Ouro Branco conta com a Lei Municipal nº 2.495, de 19 de agosto de 2021, chamada de “Lei Zulmira Cotta”, em homenagem a fundadora e ex-diretora da Apae Ouro Branco, que institui sobre políticas públicas do município de Ouro Branco para garantia, proteção e ampliação dos direitos das pessoas com Transtorno do Espectro Autista (TEA) e seus familiares. O projeto que deu origem à lei foi uma iniciativa do munícipe Matheus Henrique Serafim, que procurou o vereador Warley Pereira para estruturar o texto.

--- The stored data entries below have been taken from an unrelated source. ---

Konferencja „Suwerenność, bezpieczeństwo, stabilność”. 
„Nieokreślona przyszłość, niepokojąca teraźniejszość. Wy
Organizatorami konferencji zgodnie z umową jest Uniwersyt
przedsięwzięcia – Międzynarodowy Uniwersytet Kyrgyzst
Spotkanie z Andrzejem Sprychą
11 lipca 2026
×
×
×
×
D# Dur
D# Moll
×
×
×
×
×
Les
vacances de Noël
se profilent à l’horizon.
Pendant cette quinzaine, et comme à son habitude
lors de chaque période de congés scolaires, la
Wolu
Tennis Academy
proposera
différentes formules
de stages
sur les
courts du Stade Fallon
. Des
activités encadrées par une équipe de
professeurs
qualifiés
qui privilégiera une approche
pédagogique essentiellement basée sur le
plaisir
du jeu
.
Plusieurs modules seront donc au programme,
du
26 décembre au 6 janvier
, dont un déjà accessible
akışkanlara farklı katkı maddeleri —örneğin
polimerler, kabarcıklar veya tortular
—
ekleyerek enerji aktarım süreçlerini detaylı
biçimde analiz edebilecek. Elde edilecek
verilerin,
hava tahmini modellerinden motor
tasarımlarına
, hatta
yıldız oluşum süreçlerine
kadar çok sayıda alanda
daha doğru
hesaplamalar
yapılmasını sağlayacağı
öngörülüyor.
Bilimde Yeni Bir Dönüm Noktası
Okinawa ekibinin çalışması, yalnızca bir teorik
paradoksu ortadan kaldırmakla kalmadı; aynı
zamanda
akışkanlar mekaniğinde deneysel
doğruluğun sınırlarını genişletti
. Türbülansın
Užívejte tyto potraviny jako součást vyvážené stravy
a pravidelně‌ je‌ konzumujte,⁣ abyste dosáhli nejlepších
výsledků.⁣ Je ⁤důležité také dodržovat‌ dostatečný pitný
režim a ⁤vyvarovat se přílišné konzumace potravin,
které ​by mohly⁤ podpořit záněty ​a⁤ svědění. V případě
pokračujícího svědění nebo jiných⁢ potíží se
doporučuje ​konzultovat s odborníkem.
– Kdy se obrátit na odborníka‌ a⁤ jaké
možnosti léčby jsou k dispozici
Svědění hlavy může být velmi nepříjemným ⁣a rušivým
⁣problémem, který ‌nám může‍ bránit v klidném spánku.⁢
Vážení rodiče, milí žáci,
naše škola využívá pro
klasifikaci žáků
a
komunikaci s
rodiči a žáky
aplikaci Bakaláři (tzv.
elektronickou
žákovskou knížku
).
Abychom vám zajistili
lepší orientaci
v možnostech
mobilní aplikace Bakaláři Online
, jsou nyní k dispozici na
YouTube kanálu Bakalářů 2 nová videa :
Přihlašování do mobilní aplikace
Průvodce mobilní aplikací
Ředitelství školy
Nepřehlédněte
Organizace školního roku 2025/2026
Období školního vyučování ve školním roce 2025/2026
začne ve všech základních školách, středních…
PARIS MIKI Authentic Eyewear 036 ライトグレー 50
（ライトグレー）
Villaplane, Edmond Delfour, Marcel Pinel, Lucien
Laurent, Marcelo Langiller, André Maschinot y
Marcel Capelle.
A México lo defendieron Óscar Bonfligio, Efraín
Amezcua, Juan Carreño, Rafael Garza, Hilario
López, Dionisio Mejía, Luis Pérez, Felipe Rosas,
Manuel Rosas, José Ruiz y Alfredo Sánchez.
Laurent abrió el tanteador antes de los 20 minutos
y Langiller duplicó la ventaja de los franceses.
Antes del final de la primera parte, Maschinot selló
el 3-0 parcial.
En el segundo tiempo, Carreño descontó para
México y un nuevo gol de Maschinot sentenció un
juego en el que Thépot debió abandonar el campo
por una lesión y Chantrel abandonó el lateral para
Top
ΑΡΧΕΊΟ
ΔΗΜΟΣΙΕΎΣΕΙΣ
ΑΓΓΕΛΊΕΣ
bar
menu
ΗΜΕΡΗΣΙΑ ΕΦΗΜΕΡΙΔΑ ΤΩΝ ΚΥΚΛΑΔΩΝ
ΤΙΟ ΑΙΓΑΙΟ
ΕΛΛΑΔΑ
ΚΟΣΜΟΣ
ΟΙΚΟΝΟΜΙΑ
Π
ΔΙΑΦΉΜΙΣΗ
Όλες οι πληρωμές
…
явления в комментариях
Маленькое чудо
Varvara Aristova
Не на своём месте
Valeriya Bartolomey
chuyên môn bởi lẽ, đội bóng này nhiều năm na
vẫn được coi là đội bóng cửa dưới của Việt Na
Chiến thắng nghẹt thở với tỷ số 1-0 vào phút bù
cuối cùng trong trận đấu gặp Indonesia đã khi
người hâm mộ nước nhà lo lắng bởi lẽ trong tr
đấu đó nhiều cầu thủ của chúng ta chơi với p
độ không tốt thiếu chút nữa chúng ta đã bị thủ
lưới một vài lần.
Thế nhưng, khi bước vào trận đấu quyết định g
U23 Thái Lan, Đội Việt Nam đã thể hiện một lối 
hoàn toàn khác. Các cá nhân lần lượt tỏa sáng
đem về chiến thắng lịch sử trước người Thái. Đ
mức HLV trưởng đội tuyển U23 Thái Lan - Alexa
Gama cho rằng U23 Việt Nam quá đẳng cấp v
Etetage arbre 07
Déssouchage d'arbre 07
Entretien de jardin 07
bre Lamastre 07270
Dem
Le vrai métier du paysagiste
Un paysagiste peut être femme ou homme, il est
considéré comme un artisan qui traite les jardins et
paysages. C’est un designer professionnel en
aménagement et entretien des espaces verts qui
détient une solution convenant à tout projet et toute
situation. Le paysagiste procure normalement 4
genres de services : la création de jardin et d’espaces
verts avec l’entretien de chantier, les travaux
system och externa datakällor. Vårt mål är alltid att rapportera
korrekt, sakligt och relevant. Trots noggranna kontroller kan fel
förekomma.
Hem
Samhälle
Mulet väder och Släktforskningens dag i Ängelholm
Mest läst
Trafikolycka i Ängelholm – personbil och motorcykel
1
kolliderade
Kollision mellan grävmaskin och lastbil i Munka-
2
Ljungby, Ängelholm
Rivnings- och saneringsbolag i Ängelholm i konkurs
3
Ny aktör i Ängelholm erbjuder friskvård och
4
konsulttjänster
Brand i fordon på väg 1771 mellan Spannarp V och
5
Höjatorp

Todos os demais vereadores assinaram o PL, devido à sua importância.

 

Pela Lei Municipal nº 2.495, é garantido no município de Ouro Branco a promoção de campanhas para conscientização sobre o TEA; atenção integral às necessidades de saúde deste público; estímulo à formação e à inserção no mercado de trabalho; promoção de um censo e de um cadastro para identificação das pessoas com o transtorno em Ouro Branco; garantia de acesso a diagnóstico precoce pelo município; direito a vagas exclusivas de estacionamento; passe livre para autistas carentes; carteira de identificação gratuita; instituição do uso do "colar do girassol" ou do "laço quebra-cabeça" como instrumento auxiliar de orientação de pessoas com deficiência não visível; entre outras.

 

Ouro Branco também conta com a Lei nº 2.304, de 10 de dezembro de 2018, que determina que estabelecimentos públicos e privados insiram placas de atendimento prioritário com o símbolo mundial do espectro autista. Pela lei, cabe poder executivo municipal, através de seu órgão competente, fiscalizar o cumprimento da mesma.

 

No Brasil, a Lei 12.764, de 2012 (Lei Berenice Piana), e a Lei 13.977, de 2020 (Lei Romeo Mion), garantem educação e atendimento multidisciplinar, além da prioridade a serviços públicos e privados às pessoas com autismo. Desde 2015, o Sistema Único de Saúde (SUS) oferece tratamento para os diagnosticados com Transtorno do Espectro Autista (TEA).